Corona-Impfung

Steiermark will mit Aufklärung über Kinderimpfung überzeugen

Die steirischen Impfkoordinatoren haben am Freitag bei einer Videokonferenz zur Kinderimpfung aufgerufen, doch man will keinesfalls Druck auf Eltern ausüben: „Vertrauen Sie der Wissenschaft“, sagte Gesundheitslandesrätin Juliane Bogner-Strauß (ÖVP) in einem persönlichen Appell. Ihre drei Kinder seien bereits geimpft. Eltern mögen sich bei den Vertrauensärzten informieren. Aufklärung sei das Wichtigste und diese sei auch die Strategie, um viele Eltern zu überzeugen.

red/Agenturen

1.529 Kinder im Alter von fünf bis elf Jahren wurden bis Freitagvormittag von ihren Eltern zur Impfung angemeldet. Der Großteil von ihnen wird am 4. und 5. Dezember an den steirischen Impfstraßen immunisiert, doch auch Kinderärzte, Allgemeinmediziner und künftig vielleicht auch Schulärzte werden seitens des Landes eingebunden und Kinder impfen, wenn sie sich dafür bereit erklären.

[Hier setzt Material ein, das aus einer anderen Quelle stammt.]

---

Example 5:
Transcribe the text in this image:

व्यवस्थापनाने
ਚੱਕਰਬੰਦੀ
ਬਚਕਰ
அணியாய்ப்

Die Steiermark hat in der laufenden Woche bei 70,46 Prozent der Gesamtbevölkerung die Erstimpfung erreicht, vollimmunisiert durch Impfungen sind nun rund 66 Prozent. Die Anzahl der Stiche ist in den vergangenen Wochen und auch in der laufenden Woche massiv gestiegen, sagte Impfkoordinator Michael Koren. Allerdings gingen die Erststiche in den vergangenen Tagen auch schon wieder im Vergleich zur Vorwoche zurück. Von Freitag bis Freitag wurden mehr als 85.000 Stiche gesetzt, in der Woche davor waren es gut 66.000.

Für den stellvertretenden Landesamtsdirektor Wolfgang Wlattnig ist die Anzahl der Erststiche aber immer noch erfreulich. Er mutmaßte, dass die Bereitschaft wieder nachlasse, weil durch den Lockdown keine 2G-Nachweise nötig sind, aber vielleicht auch, weil der Glaube an die geplante Impfpflicht noch nicht da sein könnte.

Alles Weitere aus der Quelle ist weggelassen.